::: Textauszug :::

Wer den Mangel bekämpfen will, der sollte die Produktion erhöhen – darauf können sich vermutlich viele Stakeholder in der Corona-Krise einigen. Über die Strategien zur Produktionssteigerung jedoch gehen die Ansichten auseinander. Ein Vorschlag lautet: Das geistige Eigentum an den Patenten für zugelassene Covid-19-Impfstoffe solle – untechnisch gesprochen – aufgehoben werden, um in der aktuellen Notsituation eine schnelle Immunisierung der Bevölkerung zu befördern. Begründet wird dies unter anderem damit, dass die Entwicklung von Vakzinen zum Teil mit öffentlichen Geldern gefördert worden sei.
Ob eine solche Maßnahme, die in Deutschland zuletzt die Grünen und die Linkspartei gefordert haben, die beabsichtigte Wirkung erzielen würde, muss jedoch bezweifelt werden. Ein wesentlicher Grund ist nur allzu offensichtlich: Die Entwicklung von Vakzinen – und auch von Medikamenten – ist aufwendig und teuer. Sie verschlingt zahlreiche Ressourcen im Unternehmen. Zwangslizenzen können dazu führen, dass die erforderlichen Investitionen in Impfstoffe teilweise frustrierend werden. Künftig könnten Hersteller von Impfstoffen und Medikamenten deswegen weniger Anreiz haben, in die Entwicklung neuer Impfstoffe und Medikamente zu investieren, selbst wenn sie hierfür staatliche Unterstützung erhielten.
Fertigungsanlagen und Produktion aufwendig
In der aktuellen Situation wären Zwangslizenzen aus einem weiteren Grund wenig zielführend: Eine Lizenz allein befähigt bei weitem nicht zur zuverlässigen Produktion und Verteilung des Impfstoffs. Das Einrichten von Fertigungsanlagen, die Umsetzung der Produktion sowie die Organisation von Zuliefer- und Distributionsketten sind zeitaufwendig und erfordern Erfahrung mit dem jeweiligen Impfstoff. Das erforderliche Know-how jedoch wird durch eine Zwangslizenz nicht vermittelt. Es verwundert deshalb nicht, dass Zwangslizenzen, obwohl als Instrument seit vielen Jahren im Patentrecht verankert, bislang in der Praxis keine große Rolle gespielt haben.

:::

Beantworten Sie anhand des Textauszugs über Patente für Covid-19-Impfstoffe:
1. Welche Parteien haben in Deutschland zuletzt die Aufhebung des geistigen Eigentums an den Impfstoffpatenten gefordert?
2. Womit wird dieser Vorschlag unter anderem begründet?
3. Was wird durch eine Zwangslizenz nicht vermittelt?
Maßgeblich ist allein der Textauszug.

::: Zu prüfende Daten :::

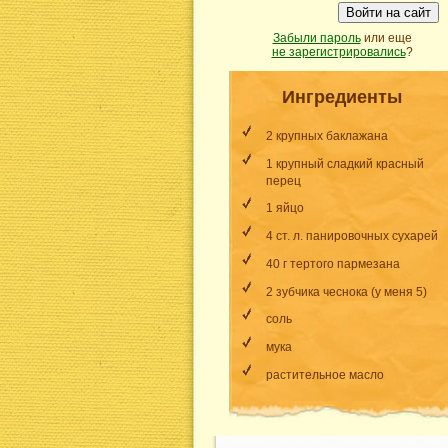
Войти на сайт
Забыли пароль
или еще
не зарегистрировались
?
Ингредиенты
2 крупных баклажана
1 крупный сладкий красный
перец
1 яйцо
4 ст. л. панировочных сухарей
40 г тертого пармезана
2 зубчика чеснока (у меня 5)
соль
мука
растительное масло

:::

■ **Endgültige Lösung**
1. Die Grünen und die Linkspartei.
2. Damit, dass die Entwicklung von Vakzinen zum Teil mit öffentlichen Geldern gefördert worden sei.
3. Das erforderliche Know-how.